INSTRUCTIONS TO FOLLOW: Only the lines with "Rendered" in the entries below belong in the answer; please copy them.

MATERIAL TO PROCESS:
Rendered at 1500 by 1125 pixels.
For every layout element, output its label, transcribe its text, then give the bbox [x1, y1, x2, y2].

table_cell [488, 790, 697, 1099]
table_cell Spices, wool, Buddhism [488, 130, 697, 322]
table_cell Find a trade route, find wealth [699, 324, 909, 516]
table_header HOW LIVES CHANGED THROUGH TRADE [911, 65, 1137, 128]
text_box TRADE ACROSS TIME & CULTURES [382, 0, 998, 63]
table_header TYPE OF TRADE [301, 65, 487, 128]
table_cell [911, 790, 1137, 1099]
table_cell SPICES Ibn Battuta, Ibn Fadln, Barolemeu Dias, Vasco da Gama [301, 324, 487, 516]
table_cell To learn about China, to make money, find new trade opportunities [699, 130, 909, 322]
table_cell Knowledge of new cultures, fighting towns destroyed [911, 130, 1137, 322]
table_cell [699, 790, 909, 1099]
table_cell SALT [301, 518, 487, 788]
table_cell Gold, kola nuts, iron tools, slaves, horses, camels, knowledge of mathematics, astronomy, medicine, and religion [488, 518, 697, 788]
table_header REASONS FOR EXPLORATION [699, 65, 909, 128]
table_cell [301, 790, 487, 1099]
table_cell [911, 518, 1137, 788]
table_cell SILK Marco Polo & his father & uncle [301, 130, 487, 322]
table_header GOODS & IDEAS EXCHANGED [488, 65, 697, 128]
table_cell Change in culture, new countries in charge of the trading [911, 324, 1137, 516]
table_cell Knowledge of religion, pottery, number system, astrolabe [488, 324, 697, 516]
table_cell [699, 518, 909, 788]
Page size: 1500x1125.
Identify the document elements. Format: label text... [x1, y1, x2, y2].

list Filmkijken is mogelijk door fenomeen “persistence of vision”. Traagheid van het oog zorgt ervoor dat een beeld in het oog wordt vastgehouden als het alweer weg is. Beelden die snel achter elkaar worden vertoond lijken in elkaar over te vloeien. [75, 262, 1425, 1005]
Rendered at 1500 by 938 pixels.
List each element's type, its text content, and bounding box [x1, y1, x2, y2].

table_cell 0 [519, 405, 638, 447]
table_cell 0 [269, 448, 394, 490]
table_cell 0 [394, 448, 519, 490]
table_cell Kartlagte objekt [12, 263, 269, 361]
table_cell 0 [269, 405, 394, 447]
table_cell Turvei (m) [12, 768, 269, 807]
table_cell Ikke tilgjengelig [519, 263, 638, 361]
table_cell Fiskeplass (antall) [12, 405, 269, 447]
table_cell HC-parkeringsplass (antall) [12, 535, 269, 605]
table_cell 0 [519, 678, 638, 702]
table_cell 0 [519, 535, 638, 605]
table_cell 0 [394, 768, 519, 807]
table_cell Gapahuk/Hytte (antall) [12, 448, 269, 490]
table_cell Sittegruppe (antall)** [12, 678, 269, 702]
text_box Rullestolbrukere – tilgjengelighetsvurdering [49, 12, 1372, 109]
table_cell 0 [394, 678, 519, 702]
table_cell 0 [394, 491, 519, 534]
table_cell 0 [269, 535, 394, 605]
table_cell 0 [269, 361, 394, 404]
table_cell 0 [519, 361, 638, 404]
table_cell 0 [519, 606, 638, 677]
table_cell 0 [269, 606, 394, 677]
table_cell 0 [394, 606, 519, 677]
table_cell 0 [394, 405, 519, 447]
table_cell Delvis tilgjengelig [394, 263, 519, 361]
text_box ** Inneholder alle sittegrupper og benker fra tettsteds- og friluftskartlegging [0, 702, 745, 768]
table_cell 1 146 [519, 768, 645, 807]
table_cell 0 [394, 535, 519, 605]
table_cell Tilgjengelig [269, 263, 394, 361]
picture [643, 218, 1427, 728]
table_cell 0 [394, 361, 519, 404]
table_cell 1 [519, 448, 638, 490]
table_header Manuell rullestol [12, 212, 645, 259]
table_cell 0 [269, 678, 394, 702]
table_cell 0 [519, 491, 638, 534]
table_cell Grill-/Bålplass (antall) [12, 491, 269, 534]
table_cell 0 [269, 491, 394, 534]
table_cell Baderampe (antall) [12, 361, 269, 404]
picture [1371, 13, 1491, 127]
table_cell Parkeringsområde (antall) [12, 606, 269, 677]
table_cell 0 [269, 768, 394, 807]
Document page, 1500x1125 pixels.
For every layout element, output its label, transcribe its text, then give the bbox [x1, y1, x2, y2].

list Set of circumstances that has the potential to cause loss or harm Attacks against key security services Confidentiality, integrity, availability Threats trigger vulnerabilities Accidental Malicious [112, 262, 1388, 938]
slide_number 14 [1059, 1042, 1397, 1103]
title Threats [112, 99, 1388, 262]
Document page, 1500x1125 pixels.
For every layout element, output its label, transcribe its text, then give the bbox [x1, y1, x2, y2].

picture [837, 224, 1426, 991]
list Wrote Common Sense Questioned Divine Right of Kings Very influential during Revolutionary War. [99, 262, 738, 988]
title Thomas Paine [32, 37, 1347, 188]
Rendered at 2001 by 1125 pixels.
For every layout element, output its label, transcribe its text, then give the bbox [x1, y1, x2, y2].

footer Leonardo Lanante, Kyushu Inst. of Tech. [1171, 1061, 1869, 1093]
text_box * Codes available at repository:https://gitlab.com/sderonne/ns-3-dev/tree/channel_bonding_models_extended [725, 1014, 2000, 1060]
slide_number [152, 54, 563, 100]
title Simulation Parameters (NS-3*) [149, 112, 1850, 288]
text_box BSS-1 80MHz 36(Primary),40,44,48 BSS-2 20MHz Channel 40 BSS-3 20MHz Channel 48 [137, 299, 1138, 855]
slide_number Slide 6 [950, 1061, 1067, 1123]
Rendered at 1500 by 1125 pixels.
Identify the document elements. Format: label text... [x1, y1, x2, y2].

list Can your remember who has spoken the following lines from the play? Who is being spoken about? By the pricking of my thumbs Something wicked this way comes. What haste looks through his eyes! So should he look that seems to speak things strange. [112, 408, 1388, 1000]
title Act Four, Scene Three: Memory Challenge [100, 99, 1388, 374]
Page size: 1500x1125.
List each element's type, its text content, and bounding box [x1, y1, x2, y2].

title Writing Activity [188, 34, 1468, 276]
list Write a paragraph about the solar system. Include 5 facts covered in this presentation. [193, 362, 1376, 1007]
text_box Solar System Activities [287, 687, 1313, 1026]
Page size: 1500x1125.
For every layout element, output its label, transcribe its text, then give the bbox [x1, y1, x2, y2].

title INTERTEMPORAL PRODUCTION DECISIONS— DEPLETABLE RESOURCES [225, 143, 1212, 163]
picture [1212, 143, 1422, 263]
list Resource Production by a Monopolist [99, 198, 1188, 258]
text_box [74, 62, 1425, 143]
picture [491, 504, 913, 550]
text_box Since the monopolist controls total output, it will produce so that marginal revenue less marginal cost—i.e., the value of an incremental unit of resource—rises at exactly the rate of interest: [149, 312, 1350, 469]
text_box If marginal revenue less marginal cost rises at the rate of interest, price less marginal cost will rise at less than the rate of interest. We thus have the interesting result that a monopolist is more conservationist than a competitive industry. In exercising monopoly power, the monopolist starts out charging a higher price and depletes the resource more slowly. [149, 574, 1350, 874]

WRITTEN RESPONSE:
Rendered at 1500 by 1125 pixels.
Rendered at 1500 by 938 pixels.
Rendered at 2001 by 1125 pixels.
Rendered at 1500 by 1125 pixels.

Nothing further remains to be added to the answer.